Just when I was sure she was out, I heard Ginsburg’s voice. “What would be the components of the injunctive relief that you would seek, assuming you have a Lanham Act claim?” she asked the lawyer who had been addressing the court.
Ginsburg sat up slightly, eyeing him through the top of her glasses. She interrupted his response with a follow-up.
She had been fully engaged the entire time.
As long as she can do that, Ginsburg is right to ignore the chorus of liberals asking that she retire and allow President Obama to replace her, in case Democrats lose the presidency in 2016. On Sunday, liberal former Justice John Paul Stevens told ABC’s “This Week” that although he’s not advising Ginsburg, he thinks it’s appropriate to consider politics in a retirement decision.
Nobody ages more publicly than Supreme Court justices. Chief Justice William Rehnquist endured a ghoulish deathwatch.

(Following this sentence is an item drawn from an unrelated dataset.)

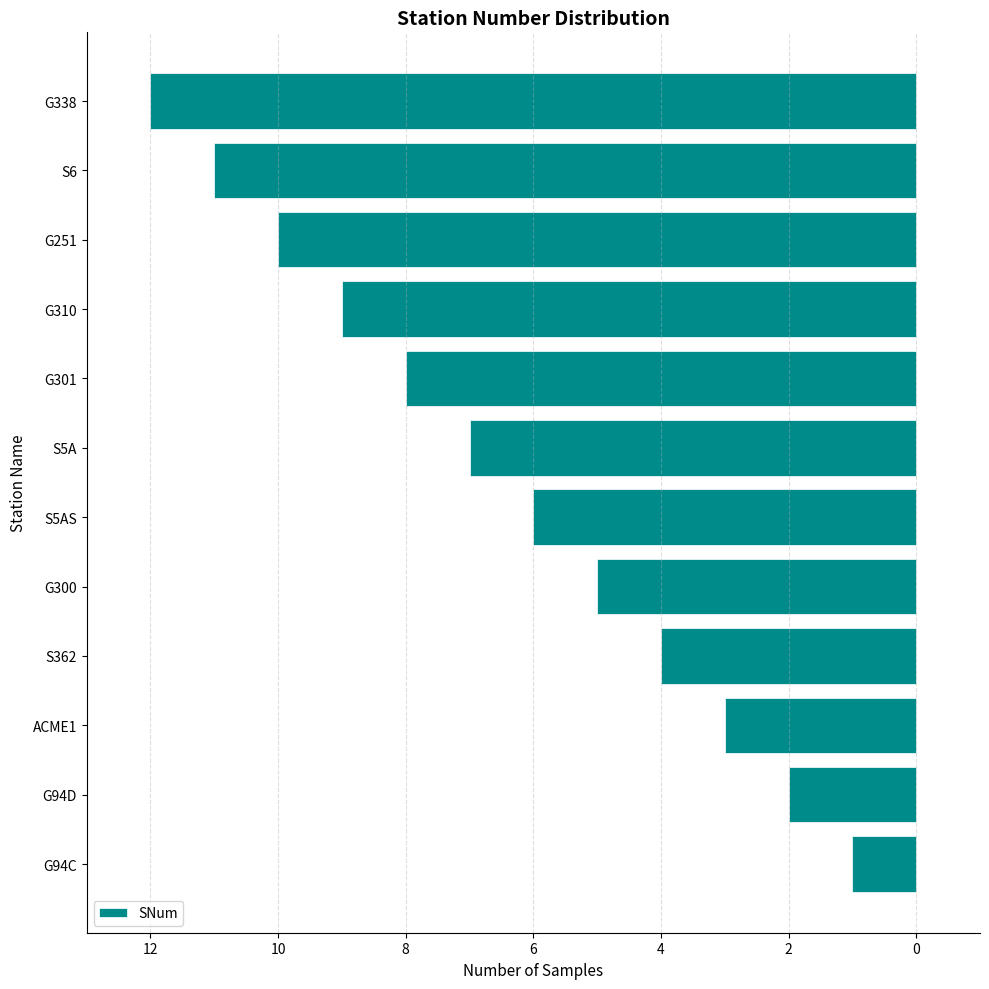

Are the bars horizontal?

Yes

It’s natural now that attention should fall on Ginsburg, at 81 the oldest on the court and a two-time cancer survivor. She has broken her ribs in falls, and has more than once drifted off on live television during a State of the Union address.
But Ginsburg has taken politics into account when contemplating retirement — and she told The Post’s Robert Barnes that “I think it’s going to be another Democratic president” elected in 2016. Regardless of 2016, is it a good idea to hound justices into retirement based on actuarial considerations? Liberals may need to push out Stephen Breyer (he has had a series of bicycling accidents) and Sonia Sotomayor, who is a diabetic. Conservatives may need to replace Anthony Kennedy (heart problems) and Chief Justice John Roberts (seizures) at the first opportunity.
The only consideration should be whether Ginsburg is still up for the job — and there could be little question about that Monday, as the court heard a pair of minor cases, about a “vulture” hedge fund trying to get money it’s owed by Argentina, and about whether Coca-Cola is misleading consumers with a picture of a pomegranate on bottles that contain 0.3 percent pomegranate juice.
Ginsburg, a wisp of a woman, entered the room slowly, trailed by Justice Samuel Alito, who towered over his stooped colleague by a good 15 inches. She wore her customary owlish glasses and leaned forward in her seat, her mouth slightly agape. While other justices rocked in their chairs, Ginsburg sat still, a pencil in her right hand, slumped low over thick stacks of papers. After the arguments concluded, Ginsburg rose with some difficulty and was the last justice to disappear behind the red curtain.
She spoke quietly, with frequent pauses and poor enunciation. “Pardon me, your honor?” Ted Olson, one of the lawyers arguing Monday, responded when Ginsburg asked him a question about Argentina’s banks. “I’m sorry?” Olson replied when she asked another question, about bondholders.
But throughout the morning, Ginsburg was prominent, persistent and persuasive. In the first case, she was the second questioner, after the always-talking Sotomayor. (Justice Elena Kagan, more deferential to her senior colleague, twice began to speak but backed off after hearing Ginsburg’s voice.) When Justice Antonin Scalia seized the floor from Ginsburg, she quickly took it back. After a second interruption by Scalia, she scowled and looked over at the offender.
Ginsburg made the case for Argentina better than the lawyer representing the country. The lawyer responded to her questions with, “That’s exactly correct, Justice Ginsburg,” and, “Absolutely, Justice Ginsburg,” then reminded other justices about what “Justice Ginsburg said” and the “examples that I and Justice Ginsburg were referring to.”
Her sharp questions had a way of turning the argument in her direction. After she told the lawyer for Coca-Cola that “it’s really very hard to conceive” that Congress intended the law to be interpreted the way the company had done, Kennedy, typically the swing justice, kept the focus on “Justice Ginsburg’s question.”
“I had the same concern,” he said. “And this is relevant because we want to see what the likely intention of Congress was.”
The oldest justice still has the juice.